• **Task data**:
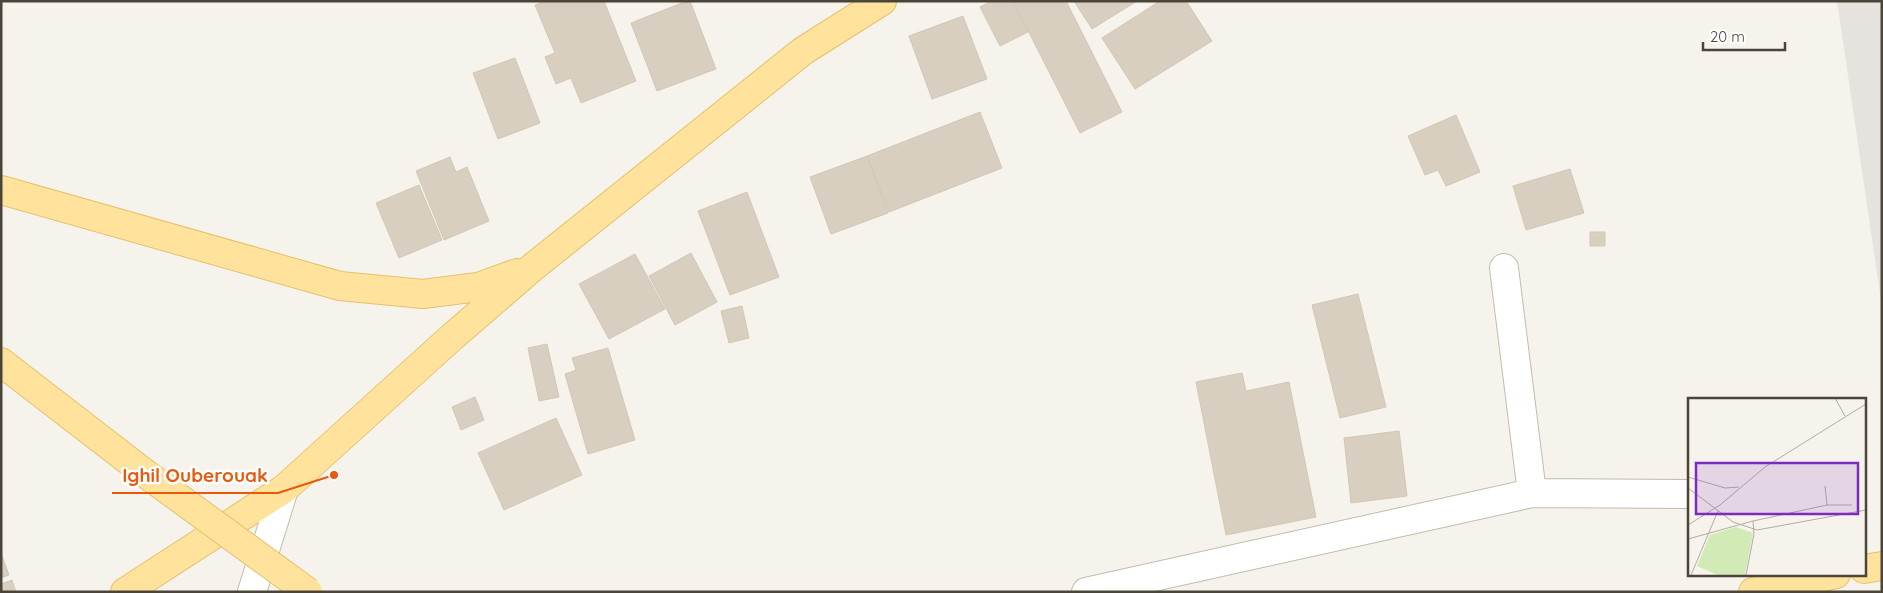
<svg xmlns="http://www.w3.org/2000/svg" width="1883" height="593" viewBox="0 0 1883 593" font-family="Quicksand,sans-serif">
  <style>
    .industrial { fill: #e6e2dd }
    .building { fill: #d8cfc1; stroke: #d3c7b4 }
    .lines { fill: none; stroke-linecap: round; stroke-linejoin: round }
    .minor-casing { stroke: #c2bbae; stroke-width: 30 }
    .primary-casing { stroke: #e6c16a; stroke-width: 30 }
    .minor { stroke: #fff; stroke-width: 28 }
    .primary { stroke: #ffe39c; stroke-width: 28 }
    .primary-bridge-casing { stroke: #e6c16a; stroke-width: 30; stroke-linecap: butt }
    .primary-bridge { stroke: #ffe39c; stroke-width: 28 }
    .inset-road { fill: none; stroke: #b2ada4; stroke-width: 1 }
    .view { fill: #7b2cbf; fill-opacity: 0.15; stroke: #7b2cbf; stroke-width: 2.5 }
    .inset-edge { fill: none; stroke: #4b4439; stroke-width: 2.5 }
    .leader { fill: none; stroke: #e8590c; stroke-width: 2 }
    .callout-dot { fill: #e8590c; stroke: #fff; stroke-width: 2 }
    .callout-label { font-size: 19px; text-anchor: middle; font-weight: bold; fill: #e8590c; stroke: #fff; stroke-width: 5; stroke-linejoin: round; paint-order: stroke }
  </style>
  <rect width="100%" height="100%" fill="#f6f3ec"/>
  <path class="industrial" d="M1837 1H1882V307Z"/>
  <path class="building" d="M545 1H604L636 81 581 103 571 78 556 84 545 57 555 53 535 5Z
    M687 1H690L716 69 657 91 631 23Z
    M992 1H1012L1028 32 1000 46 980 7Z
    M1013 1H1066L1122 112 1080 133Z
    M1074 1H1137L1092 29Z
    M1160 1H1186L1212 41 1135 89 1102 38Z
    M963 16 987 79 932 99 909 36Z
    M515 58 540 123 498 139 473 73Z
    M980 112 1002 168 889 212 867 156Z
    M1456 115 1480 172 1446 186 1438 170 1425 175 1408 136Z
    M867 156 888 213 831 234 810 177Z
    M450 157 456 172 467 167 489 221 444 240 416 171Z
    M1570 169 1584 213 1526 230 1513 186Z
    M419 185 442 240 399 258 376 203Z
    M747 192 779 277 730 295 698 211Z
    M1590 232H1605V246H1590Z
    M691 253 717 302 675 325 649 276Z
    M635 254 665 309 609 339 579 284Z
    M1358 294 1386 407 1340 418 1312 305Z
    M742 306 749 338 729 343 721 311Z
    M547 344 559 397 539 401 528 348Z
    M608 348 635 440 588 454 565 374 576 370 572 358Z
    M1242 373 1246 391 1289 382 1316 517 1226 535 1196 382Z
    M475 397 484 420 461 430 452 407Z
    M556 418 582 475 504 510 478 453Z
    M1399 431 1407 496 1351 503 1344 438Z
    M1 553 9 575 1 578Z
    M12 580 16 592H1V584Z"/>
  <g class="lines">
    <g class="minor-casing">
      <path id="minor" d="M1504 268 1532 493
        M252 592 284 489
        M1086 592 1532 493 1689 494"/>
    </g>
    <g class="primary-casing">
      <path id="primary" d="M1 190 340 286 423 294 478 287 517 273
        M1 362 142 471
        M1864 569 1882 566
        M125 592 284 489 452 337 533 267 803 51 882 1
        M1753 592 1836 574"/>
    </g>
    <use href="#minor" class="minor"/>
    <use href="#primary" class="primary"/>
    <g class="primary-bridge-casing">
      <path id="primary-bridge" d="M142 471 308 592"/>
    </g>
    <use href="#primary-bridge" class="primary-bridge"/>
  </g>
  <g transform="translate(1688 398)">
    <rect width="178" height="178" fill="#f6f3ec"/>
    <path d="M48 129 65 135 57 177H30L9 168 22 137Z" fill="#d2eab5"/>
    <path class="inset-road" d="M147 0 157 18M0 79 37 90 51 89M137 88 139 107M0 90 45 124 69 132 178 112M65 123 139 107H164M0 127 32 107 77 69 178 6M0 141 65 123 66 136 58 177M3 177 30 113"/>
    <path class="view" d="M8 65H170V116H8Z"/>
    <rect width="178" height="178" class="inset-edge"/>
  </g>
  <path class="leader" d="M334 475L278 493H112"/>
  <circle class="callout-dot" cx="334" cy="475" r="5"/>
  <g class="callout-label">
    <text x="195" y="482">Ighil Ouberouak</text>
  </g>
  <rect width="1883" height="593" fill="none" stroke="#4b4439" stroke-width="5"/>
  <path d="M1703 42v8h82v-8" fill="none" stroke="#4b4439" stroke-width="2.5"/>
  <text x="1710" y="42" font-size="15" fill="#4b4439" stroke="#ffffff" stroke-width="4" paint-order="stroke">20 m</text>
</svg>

...

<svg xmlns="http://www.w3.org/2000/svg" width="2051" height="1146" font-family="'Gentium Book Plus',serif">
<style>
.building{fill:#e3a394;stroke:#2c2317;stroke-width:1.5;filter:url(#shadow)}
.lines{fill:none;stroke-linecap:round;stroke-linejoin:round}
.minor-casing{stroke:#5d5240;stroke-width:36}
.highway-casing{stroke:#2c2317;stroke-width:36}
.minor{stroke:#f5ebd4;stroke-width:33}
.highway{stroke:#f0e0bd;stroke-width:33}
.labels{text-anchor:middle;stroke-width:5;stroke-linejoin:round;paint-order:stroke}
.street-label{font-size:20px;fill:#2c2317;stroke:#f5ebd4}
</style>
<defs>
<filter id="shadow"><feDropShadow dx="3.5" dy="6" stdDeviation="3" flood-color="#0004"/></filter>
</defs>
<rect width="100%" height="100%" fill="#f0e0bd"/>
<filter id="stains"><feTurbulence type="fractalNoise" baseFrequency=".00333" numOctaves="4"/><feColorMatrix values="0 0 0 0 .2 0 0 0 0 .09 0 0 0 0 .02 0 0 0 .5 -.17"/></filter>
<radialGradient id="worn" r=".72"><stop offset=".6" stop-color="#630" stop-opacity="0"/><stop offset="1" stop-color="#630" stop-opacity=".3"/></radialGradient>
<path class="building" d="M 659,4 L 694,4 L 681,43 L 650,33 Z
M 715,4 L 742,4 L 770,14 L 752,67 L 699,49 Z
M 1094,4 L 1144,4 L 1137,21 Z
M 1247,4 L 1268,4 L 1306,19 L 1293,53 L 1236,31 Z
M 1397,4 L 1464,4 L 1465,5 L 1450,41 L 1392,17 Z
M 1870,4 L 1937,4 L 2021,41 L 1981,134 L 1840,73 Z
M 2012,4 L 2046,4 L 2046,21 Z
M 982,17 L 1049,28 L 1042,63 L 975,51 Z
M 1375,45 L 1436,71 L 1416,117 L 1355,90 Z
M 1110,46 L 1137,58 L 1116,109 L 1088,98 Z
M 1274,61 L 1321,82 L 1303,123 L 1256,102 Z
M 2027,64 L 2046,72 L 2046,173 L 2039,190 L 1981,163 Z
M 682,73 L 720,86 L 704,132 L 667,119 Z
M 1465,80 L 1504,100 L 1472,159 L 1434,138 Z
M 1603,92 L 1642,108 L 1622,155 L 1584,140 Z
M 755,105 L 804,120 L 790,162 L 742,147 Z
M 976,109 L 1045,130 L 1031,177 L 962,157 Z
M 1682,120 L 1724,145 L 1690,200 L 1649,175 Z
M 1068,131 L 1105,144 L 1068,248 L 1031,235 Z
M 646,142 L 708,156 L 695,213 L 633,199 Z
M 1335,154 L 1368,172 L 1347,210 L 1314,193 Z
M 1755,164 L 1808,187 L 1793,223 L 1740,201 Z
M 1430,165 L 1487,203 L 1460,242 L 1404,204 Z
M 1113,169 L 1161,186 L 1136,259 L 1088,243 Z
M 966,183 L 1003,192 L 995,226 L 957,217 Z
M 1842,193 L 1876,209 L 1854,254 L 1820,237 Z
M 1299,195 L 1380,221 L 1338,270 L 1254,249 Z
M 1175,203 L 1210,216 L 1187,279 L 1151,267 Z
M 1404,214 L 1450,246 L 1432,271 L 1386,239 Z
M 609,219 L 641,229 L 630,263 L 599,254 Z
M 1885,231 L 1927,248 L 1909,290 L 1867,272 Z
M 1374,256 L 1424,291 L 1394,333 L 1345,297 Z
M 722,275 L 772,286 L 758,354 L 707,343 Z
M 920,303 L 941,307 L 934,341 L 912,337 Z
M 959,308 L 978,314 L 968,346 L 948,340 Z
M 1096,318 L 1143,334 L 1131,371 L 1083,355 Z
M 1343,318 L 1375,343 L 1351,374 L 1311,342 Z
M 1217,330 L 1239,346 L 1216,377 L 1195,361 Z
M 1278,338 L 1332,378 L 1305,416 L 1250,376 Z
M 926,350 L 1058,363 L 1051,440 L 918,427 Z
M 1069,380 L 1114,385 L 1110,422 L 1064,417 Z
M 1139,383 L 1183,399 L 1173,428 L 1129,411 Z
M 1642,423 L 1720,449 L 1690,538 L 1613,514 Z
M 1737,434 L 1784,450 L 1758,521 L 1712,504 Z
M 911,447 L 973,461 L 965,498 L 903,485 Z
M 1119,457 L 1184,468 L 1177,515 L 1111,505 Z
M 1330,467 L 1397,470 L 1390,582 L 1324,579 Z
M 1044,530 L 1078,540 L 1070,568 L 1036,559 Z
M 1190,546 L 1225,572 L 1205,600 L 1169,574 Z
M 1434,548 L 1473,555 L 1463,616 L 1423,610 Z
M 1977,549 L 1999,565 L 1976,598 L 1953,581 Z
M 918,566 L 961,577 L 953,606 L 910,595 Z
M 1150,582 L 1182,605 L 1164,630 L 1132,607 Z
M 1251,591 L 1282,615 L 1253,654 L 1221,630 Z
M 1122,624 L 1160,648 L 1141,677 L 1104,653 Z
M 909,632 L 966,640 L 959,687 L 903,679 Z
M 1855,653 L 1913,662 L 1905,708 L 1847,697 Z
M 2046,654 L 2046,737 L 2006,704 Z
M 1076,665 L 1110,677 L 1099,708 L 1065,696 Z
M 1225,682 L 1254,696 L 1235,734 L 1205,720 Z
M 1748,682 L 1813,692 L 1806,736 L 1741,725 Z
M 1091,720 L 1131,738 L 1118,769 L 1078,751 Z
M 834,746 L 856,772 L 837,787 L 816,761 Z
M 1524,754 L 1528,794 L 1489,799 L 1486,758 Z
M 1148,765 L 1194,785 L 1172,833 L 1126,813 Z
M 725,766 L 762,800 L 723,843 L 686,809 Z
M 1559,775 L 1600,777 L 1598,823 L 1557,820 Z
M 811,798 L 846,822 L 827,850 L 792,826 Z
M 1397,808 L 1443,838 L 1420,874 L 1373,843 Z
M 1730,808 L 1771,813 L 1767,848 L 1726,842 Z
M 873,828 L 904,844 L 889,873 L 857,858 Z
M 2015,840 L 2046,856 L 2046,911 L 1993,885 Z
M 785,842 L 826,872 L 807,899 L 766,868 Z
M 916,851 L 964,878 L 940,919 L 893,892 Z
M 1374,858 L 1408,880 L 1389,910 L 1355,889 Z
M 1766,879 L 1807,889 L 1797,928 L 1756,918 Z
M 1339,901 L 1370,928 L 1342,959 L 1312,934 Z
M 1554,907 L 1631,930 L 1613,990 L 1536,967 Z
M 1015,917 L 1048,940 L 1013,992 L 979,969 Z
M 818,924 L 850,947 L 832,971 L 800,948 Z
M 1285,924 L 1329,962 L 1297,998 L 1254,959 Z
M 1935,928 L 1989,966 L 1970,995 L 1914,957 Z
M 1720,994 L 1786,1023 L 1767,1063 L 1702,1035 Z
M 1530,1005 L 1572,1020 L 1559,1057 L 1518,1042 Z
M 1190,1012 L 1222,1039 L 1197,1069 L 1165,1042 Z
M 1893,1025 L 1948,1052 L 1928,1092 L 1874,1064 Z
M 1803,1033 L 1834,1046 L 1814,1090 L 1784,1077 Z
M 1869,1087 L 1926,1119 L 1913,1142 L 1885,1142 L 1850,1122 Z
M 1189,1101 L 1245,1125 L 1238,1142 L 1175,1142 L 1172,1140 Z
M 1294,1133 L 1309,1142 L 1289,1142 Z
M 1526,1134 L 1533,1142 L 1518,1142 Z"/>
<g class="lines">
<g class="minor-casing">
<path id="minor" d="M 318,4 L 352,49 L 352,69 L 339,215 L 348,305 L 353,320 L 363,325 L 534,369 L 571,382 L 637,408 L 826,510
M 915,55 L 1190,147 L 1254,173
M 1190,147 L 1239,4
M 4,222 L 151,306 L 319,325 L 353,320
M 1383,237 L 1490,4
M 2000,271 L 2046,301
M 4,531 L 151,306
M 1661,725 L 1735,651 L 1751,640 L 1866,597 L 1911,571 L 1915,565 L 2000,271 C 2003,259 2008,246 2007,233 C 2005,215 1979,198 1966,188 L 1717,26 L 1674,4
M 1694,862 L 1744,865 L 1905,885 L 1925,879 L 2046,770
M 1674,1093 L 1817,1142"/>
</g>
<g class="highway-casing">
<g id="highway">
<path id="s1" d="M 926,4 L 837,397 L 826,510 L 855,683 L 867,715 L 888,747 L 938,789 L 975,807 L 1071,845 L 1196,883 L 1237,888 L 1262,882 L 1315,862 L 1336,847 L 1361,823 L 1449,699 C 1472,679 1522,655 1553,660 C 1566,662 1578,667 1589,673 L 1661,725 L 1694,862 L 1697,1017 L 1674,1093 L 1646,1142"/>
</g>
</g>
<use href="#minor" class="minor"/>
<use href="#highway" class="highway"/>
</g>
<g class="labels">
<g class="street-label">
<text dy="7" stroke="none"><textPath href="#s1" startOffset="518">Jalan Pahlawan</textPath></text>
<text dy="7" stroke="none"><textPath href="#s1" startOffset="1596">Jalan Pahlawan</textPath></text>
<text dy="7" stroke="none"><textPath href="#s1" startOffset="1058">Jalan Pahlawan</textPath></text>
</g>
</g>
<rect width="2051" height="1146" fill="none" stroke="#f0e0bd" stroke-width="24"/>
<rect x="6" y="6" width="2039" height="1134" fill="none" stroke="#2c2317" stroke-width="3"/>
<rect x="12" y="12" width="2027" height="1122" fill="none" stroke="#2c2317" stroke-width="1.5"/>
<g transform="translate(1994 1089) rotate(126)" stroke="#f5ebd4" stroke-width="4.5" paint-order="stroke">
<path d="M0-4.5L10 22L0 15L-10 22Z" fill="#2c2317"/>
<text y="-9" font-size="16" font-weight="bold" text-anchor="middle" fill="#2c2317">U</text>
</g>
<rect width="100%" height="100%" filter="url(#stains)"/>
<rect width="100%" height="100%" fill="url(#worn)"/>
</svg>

• **Prompt**:
Where the string "shadow" occurs in a line of the material above, copy the whole line.

• **Solution to this task**:
.building{fill:#e3a394;stroke:#2c2317;stroke-width:1.5;filter:url(#shadow)}
<filter id="shadow"><feDropShadow dx="3.5" dy="6" stdDeviation="3" flood-color="#0004"/></filter>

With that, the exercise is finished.